"""
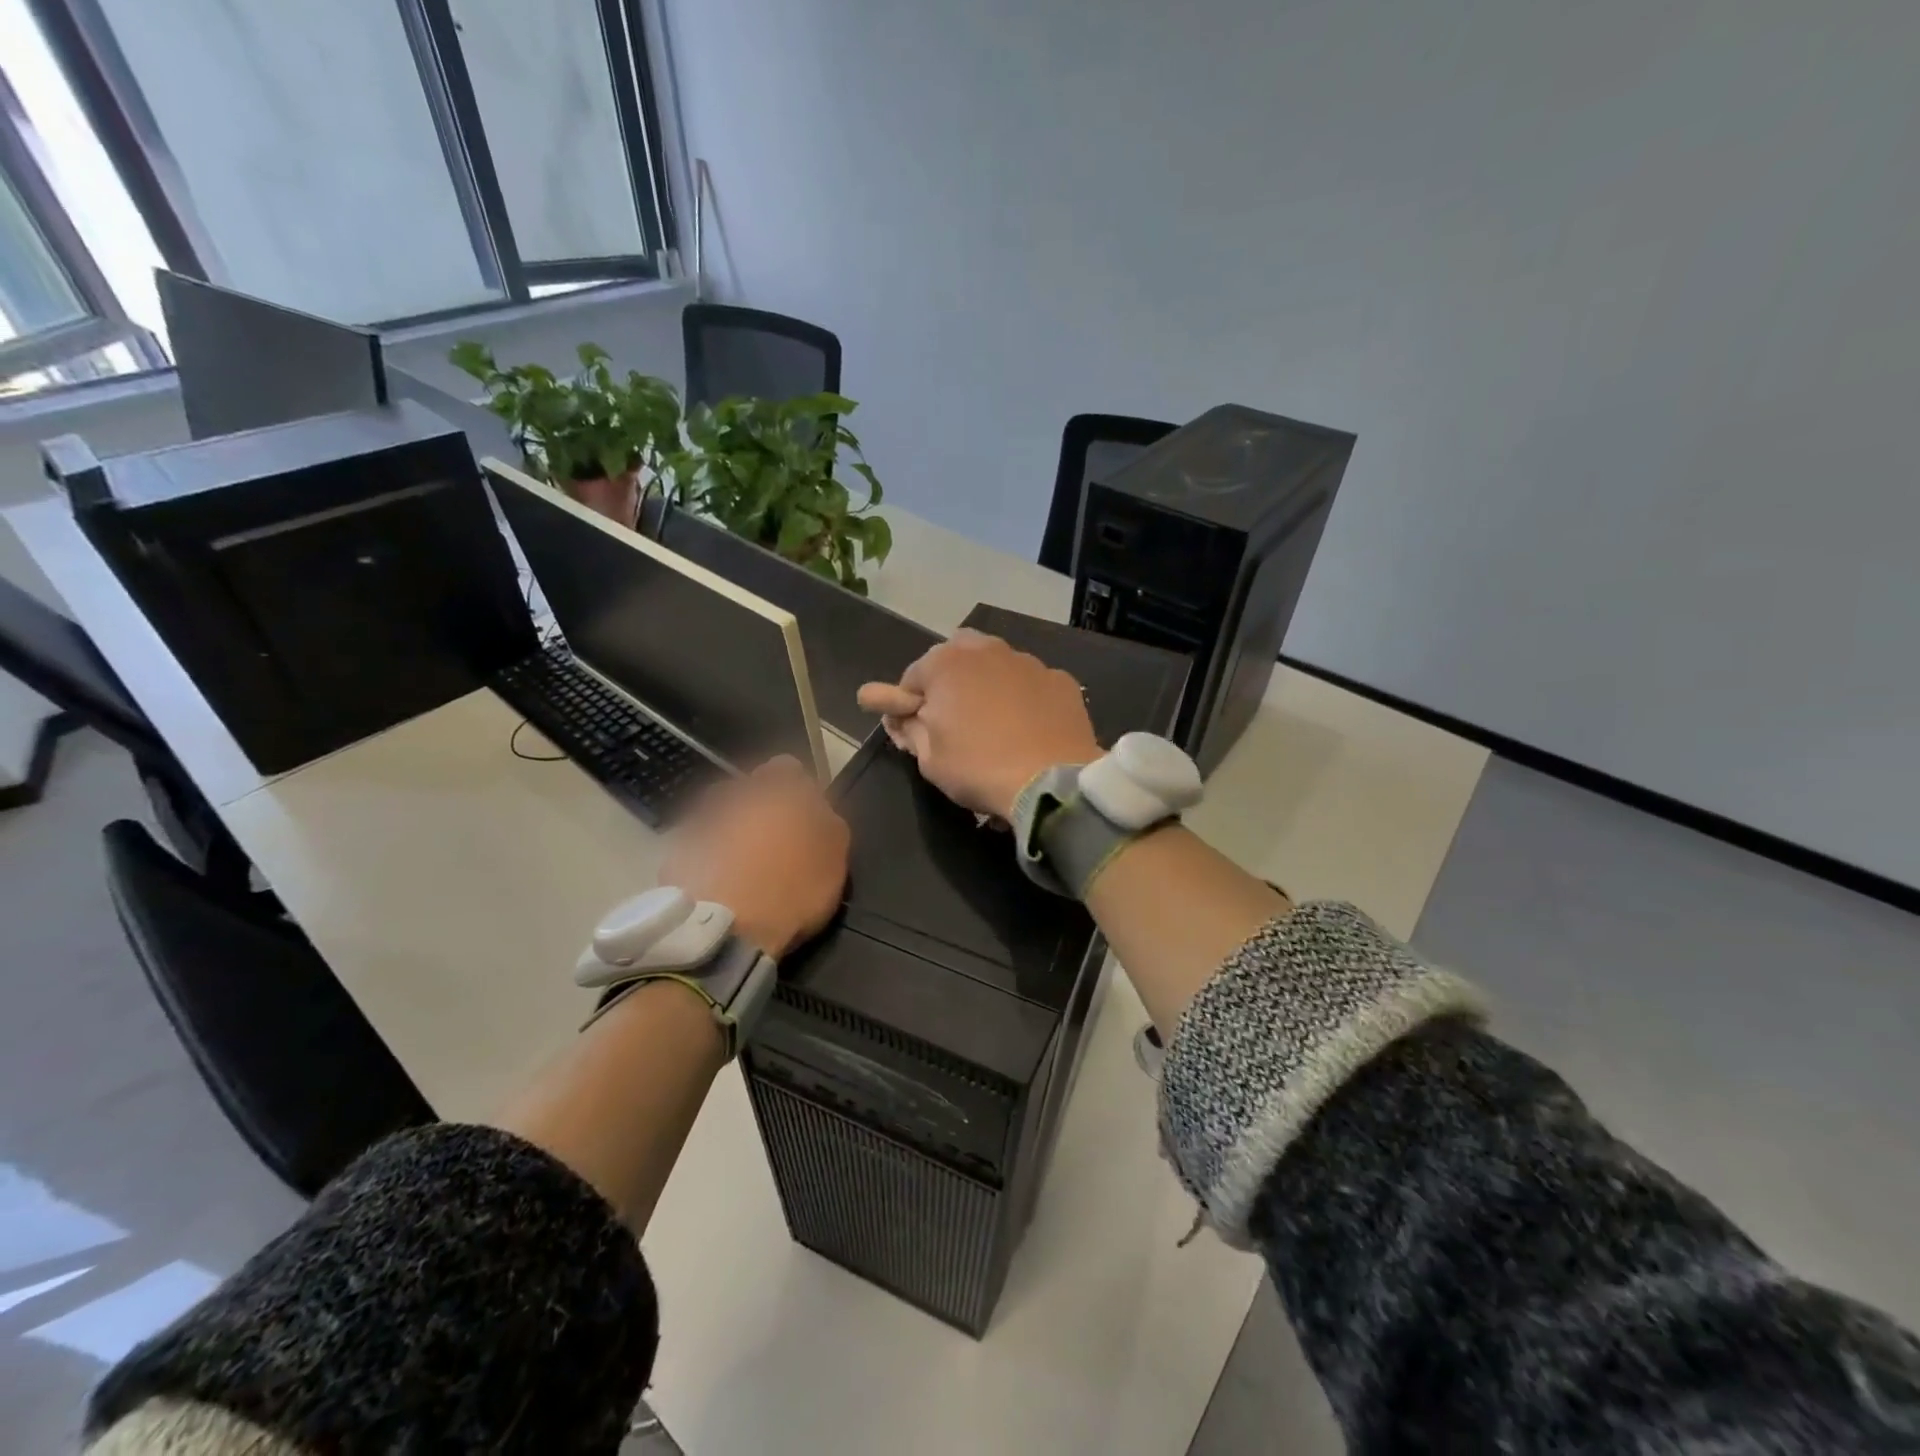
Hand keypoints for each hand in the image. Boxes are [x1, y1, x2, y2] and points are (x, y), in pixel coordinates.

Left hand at [658, 756, 849, 957]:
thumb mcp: (835, 857)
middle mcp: (737, 794)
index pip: (788, 768)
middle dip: (758, 808)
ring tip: (740, 868)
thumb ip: (828, 823)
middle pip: (749, 790)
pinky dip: (707, 858)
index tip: (803, 818)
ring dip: (730, 832)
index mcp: (779, 788)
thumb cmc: (793, 888)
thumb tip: (818, 812)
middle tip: (772, 844)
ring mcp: (701, 821)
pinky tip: (718, 885)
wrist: (725, 929)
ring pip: (720, 816)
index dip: (797, 791)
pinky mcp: (675, 851)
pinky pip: (697, 846)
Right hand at [856, 630, 1101, 819]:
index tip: (913, 730)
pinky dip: (1024, 698)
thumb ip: (909, 729)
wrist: (1051, 782)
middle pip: (956, 656)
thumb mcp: (929, 759)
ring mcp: (1029, 662)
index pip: (911, 677)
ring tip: (994, 723)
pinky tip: (1028, 727)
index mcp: (945, 664)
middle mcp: (986, 650)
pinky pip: (1031, 683)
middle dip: (948, 680)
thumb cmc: (979, 768)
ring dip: (988, 684)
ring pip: (997, 665)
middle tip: (952, 719)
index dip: (908, 705)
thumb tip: (897, 715)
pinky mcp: (1061, 680)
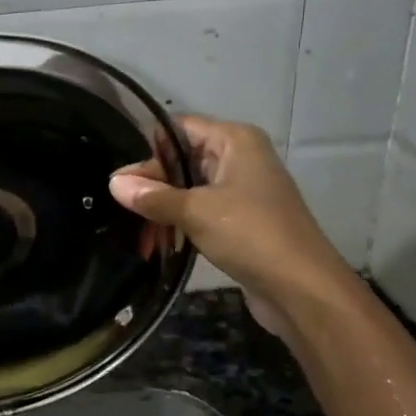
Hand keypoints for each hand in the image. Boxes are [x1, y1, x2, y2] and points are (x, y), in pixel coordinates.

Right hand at [109, 115, 349, 334]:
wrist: (301, 288)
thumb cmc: (250, 234)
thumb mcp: (195, 211)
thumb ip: (153, 196)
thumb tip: (113, 182)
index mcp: (235, 140)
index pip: (179, 128)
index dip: (149, 147)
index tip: (119, 173)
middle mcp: (240, 158)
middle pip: (183, 158)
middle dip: (152, 181)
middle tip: (119, 204)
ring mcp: (243, 190)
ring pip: (190, 188)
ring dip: (163, 206)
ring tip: (134, 229)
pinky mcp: (242, 220)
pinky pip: (202, 211)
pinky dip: (180, 222)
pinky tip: (157, 240)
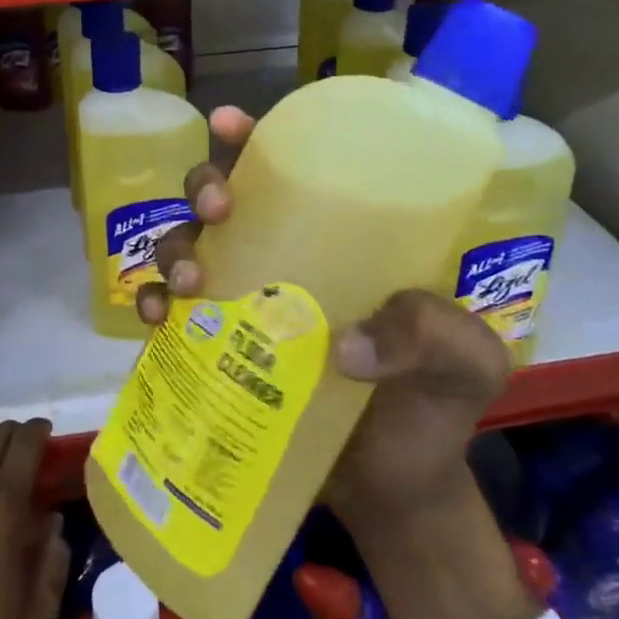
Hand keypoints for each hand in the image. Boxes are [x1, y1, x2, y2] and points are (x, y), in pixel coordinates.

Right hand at [140, 107, 512, 521]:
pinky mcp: (217, 350)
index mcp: (338, 238)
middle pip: (224, 197)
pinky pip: (171, 315)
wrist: (398, 492)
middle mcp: (282, 256)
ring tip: (187, 283)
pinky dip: (153, 307)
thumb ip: (432, 334)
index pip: (292, 170)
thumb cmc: (435, 407)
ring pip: (188, 246)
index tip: (228, 126)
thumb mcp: (465, 359)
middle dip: (206, 186)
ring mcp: (245, 302)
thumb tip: (346, 347)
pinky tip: (155, 321)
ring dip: (174, 248)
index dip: (252, 139)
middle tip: (218, 211)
"""
→ Instructions for the task
Produce an exact repeat of the lines from the one containing "thumb tip: (346, 347)" through the last line of the data, and nothing more.

→ Result
thumb tip: (346, 347)
pinky tip: (155, 321)
ring dip: (174, 248)
index dip: (252, 139)
middle tip: (218, 211)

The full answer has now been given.